Hope is a powerful thing.

But none of those hopeful promises ever pan out. I’m not someone who’s always been fat, or anti-exercise; someone who doesn’t know what she’s doing. I’m not someone who loves food so much she finds it hard to give it up. I’m not your “average” American go-getter. Rewards don’t work for me. Streaks do nothing for me.

What does work for me? Me. Mindfulness. Paying attention to my body and doing what I can do. For me. Without tracking it. Without comparing it to some arbitrary plan. No calendars, no systems, no “this is what you should do.” Just me,  doing what feels “right.”

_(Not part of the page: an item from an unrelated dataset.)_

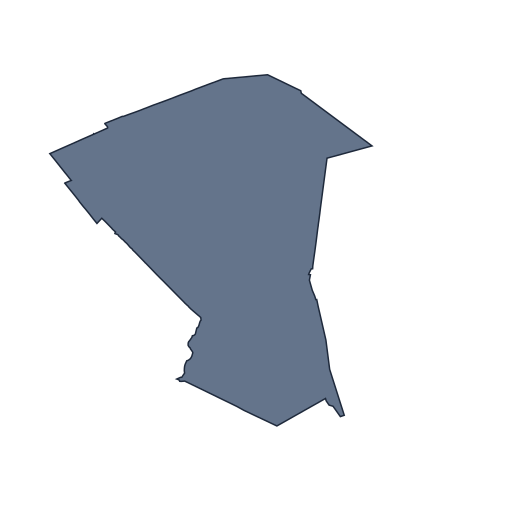 El Carmen, Nuevo León, Mexico, rotated 157°
{"feature_id": "50627088B1236643819517", "entity_name": "El Carmen", "entity_type": "district", "adm_level": 2, "iso_a3": "MEX", "parent_name": "Mexico", "parent_adm1": "Nuevo León", "projection": "mercator", "projection_center": [-100.342, 25.914], "detail": "fine", "context": "isolated", "style": "filled", "palette": "slate", "viewbox_px": 512, "rotation_deg": 157, "n_neighbors": 0, "source": "geoboundaries", "source_scale": "gbopen_adm2", "svg_char_len": 3522}
<svg xmlns="http://www.w3.org/2000/svg" viewBox="0 0 512 512"><g transform="rotate(157 256 256)"><path d="M237.0,74.9L232.5,122.8L224.5,151.3L219.0,182.3L218.4,185.7L217.1,192.2L218.0,192.5L217.7,195.0L217.6,196.2L217.6,197.9L217.6,200.5L217.6,202.5L216.3,212.9L213.2,217.5L214.8,218.4L213.9,219.4L212.3,220.8L210.1,222.6L208.9,222.1L208.6,222.6L208.5,222.8L207.7,224.5L204.0,230.7L203.9,230.9L203.8,231.0L203.7,231.2L199.9,237.5L195.0,245.8L188.4,257.2L186.8,259.8L186.5,260.4L185.2,262.6L184.2,264.2L181.8,268.3L181.5,268.8L181.4,268.9L181.2,269.4L181.0,269.6L179.3,272.6L177.8,275.2L152.4,318.3L106.2,312.0L139.8,369.4L149.5,386.0L150.7,388.0L150.3,390.3L150.2,390.4L150.3,390.7L152.9,393.7L153.1,393.9L153.3,394.1L174.5,418.3L181.1,420.4L184.1,421.4L191.7,423.8L193.2,424.3L193.7,424.4L194.4,424.7L194.6,424.7L197.7,425.7L203.8,427.7L204.2,427.8L208.6,429.2L209.9,429.6L210.1,429.7L211.4,430.1L212.1,430.3L213.3,430.7L215.0,431.3L217.1,431.9L228.4,432.4L229.6,432.5L230.6,432.5L231.7,432.6L232.8,432.6L233.8,432.7L234.8,432.7L235.8,432.7L236.8,432.8L237.8,432.8L238.8,432.9L239.7,432.9L242.0,433.0L246.7,433.2L247.0,433.2L247.7,433.2L249.9,433.2L250.6,433.2L263.4,433.8L273.1,434.1L276.4,434.2L291.3,435.0L299.4,435.2L301.4,435.3L306.2,435.4L312.2,435.7L316.9,436.0L323.3,436.3L324.1,436.5L324.3,436.7L324.6,436.8L325.1,436.8L325.5,436.8L329.4,436.8L337.6,437.0L342.9,437.1L343.2,437.1L343.4,437.0L343.4,436.8L343.4,436.6L342.3,433.4L342.2,433.0L342.3,432.5L342.4,432.1L342.6,431.8L357.4,431.5L357.7,432.0L358.3,431.5L360.2,431.5L369.1,431.4L385.7,431.1L393.2,431.0L398.8,430.9L399.0,430.9L404.1,430.8L405.8,430.8L403.1,421.3L402.8,420.1L402.4,418.8L402.1,417.5L401.7,416.3L401.4,415.0L401.0,413.6L400.6,412.2L399.3,407.4L398.9,406.1L398.5,404.8L398.2,403.6L397.8,402.3L397.5,401.0L397.1,399.8L396.8,398.5L396.5,397.7L399.0,397.8L403.0,397.9L402.9,397.5L403.5,397.5L401.6,390.9L398.9,381.4L398.1,378.4L397.7,377.0L397.2,374.5L395.6,368.8L394.7,366.0L392.7,359.1L392.2,357.0L392.1,356.8L391.3,353.7L389.7,348.1L383.2,351.0L381.6,347.3L379.6,342.2L377.8,337.5L377.8,337.2L377.7,336.9L376.6,334.5L375.9,332.9L376.9,332.2L377.1,332.0L377.1,331.8L377.0,331.6L376.7,331.4L375.0,329.8L374.8,329.4L374.6,329.0L374.6,328.4L374.4,327.8L373.8,326.6L373.0,324.4L372.1,323.0L371.5,321.5L371.1,320.3L370.0,318.0L368.5,313.2L368.2,312.6L368.0,312.1L367.8,311.9L367.3,310.9L367.2,310.7L367.2,310.3L367.1,309.7L366.1,307.3L365.8,306.8L365.7,306.4L360.8,293.7L360.6,292.9L360.4,292.7L358.6,288.1L354.8,278.1L352.1,271.3L352.0,271.2L340.0,240.9L340.0,240.7L339.4,239.4L339.2,239.0L338.9,238.2L338.2,236.9L337.9,236.1L337.8,235.5L336.5,232.3L330.9,221.0L331.6,218.5L332.0,218.2L332.6,218.0L333.7,216.9L335.7,214.4L336.9,213.3L337.3,213.0L337.7,212.9L337.9,212.9L338.1,213.0L338.4,212.9L338.8,212.6L342.3,207.9L343.2,207.4L344.0,207.3L344.6,207.2L345.0,207.3L345.7,207.5L346.9,206.1L348.0,205.4L350.1,204.1L351.5,203.4L352.2,202.7L352.8,201.7L353.3,200.5L353.4,200.1L353.3,199.4L353.0,198.0L352.8,197.8L352.6,197.5L352.6,197.2L352.6,196.2L351.9,192.7L351.9,192.2L352.0,191.6L354.1,189.0L355.2,188.0L356.6,187.1L357.8,186.8L358.9,186.5L359.7,186.5L360.4,186.6L360.7,186.6L363.2,184.3L364.1,183.3L364.9,182.2L365.7,180.8L366.8,178.5L367.5,176.1L369.9,174.6L371.6,173.4L371.9,173.4L372.7,173.8L377.0,173.7L375.3,172.1L375.2,171.1L375.2,170.5L373.9,169.8L370.5,168.7L332.4,125.0L327.4,118.6L303.2,91.4L247.7,97.7L248.0,95.3L247.0,90.2L243.8,87.6L242.5,81.7L241.1,75.2L237.0,74.9Z" fill="#64748b" stroke="#1e293b" stroke-width="1.5"/></g></svg>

So, that’s what I’m going to do. I’m going back to my 2-weekers. I will try something new for two weeks, keep to it, and then if I don’t like it or it doesn’t feel right, I’ll try something else. If it does work, I’ll keep it and integrate a new thing for 2 weeks.

My central goal for the short-term: Stress release.
Gentle movements. Stretching. Breathing exercises. Meditation. Anything that will promote the release of all this stress I’ve built up is what I’m going to do. No competition. No challenges. Just experimenting with ways to make my body feel softer, looser, and more movement-friendly.

My medium-term goal: Lower my blood pressure.
I won’t be able to trust myself to do work with weights or any up-and-down movement until I stop having such significant BP spikes. This will come about through my short-term changes.

Long-term goal: Be ME in MY body again.
Healthy, limber, strong, agile, and able to enjoy my own self!